* _Kutipan Halaman_
◆ ◆ ◆ ◆ ◆
Minggu, 07 Maret 2010

Hadhanah (pemeliharaan anak)

Perseteruan Zarima-Ferry Tentang Kepengasuhan Anak
PENDAPAT PENULIS
Perseteruan antara Zarima dengan Fery Juan dalam kepengurusan anak harus segera diselsaikan. Jika tidak segera diselsaikan akan berdampak buruk kepada perkembangan psikologis si anak. Apalagi umur si anak yang masih sangat kecil. Dia masih memerlukan perhatian dan kasih sayang dari orang tuanya.
Bila dilihat dari kasus antara Zarima dengan Fery, hak kepengasuhan anak harusnya jatuh ke tangan Zarimah. Hal ini disebabkan beberapa faktor; faktor yang pertama si anak umurnya masih kecil (balita). Dimana dia masih sangat memerlukan kasih sayang orang tuanya. Terutama disini adalah ibunya. Kenapa si ibu lebih berhak untuk mengasuh anak? Karena sang ibu biasanya lebih dekat dan lebih sayang terhadap anaknya. Tidak ada yang bisa menyamai kedekatannya dengan sang anak meskipun ibunya sendiri.
Faktor yang kedua, karena status hubungan antara Zarima dengan Ferry Juan tidak jelas ( katanya sih nikah sirri). Status yang tidak inilah yang membuat keadaan jadi runyam. Status yang tidak jelas ini pula yang membuat si anak jadi runyam dalam hal kepengasuahannya. Karena bukti otentik yang menjelaskan si anak ini siapa tidak ada. Misalnya akte kelahiran.
Faktor ketiga, masalah agama. Ferry Juan suami Zarima ini ternyata non muslim. hal ini lebih menegaskan lagi bahwa kepengasuhan anak harusnya jatuh ketangan Zarima. Karena bila si anak diasuh oleh Ferry Juan dikhawatirkan anak tersebut nantinya akan mengikuti agama ayahnya. Takutnya ada pemurtadan.
◆ ◆ ◆ ◆ ◆
* _Data yang Diberikan_
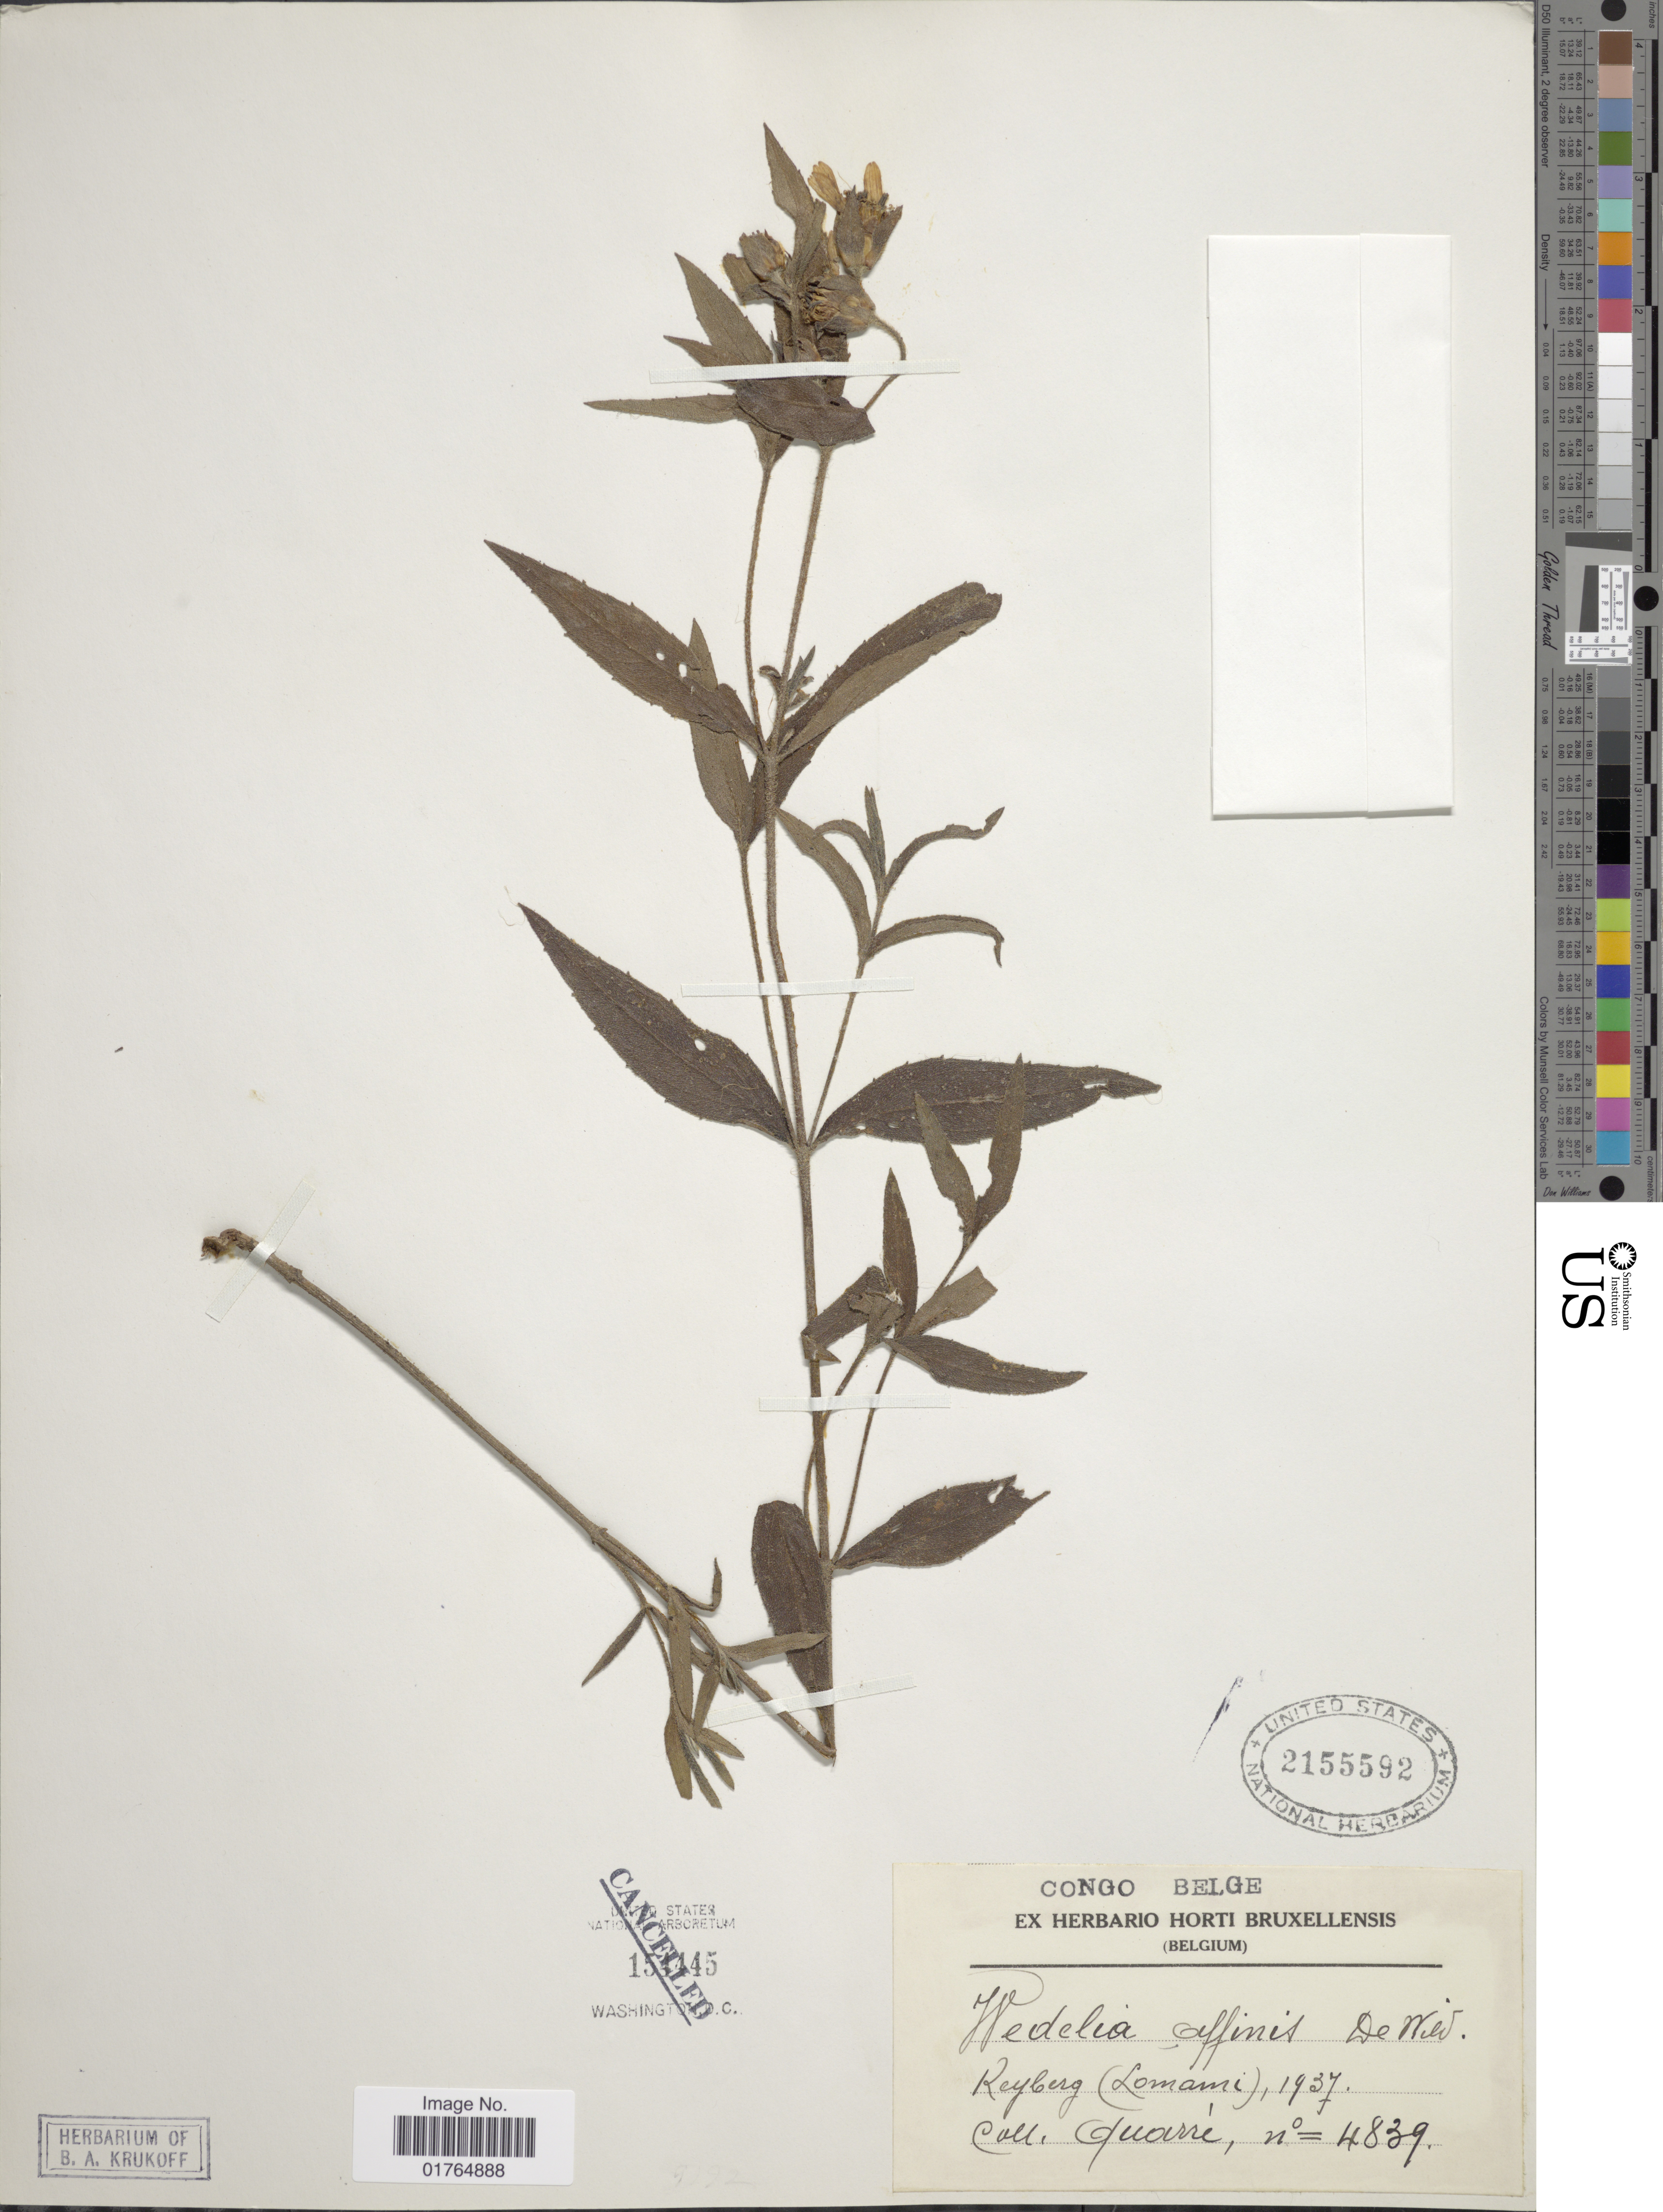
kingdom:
◆ ◆ ◆ ◆ ◆
* _Tugas yang Dikerjakan_
Periksa apakah pernyataan berikut sesuai dengan kutipan halaman: (a) penulis berpendapat hak kepengasuhan anak seharusnya diberikan kepada Zarima; (b) status hubungan Zarima dan Ferry Juan disebut jelas; (c) Ferry Juan disebut beragama Islam. Jawab ya atau tidak untuk masing-masing, lalu sertakan kutipan persis dari teks yang menjadi penentunya. Data tersebut tidak berhubungan dengan kutipan halaman.

* _Hasil Latihan_
(a) Ya: "hak kepengasuhan anak harusnya jatuh ke tangan Zarimah"
(b) Tidak: "status hubungan antara Zarima dengan Ferry Juan tidak jelas"
(c) Tidak: "Ferry Juan suami Zarima ini ternyata non muslim"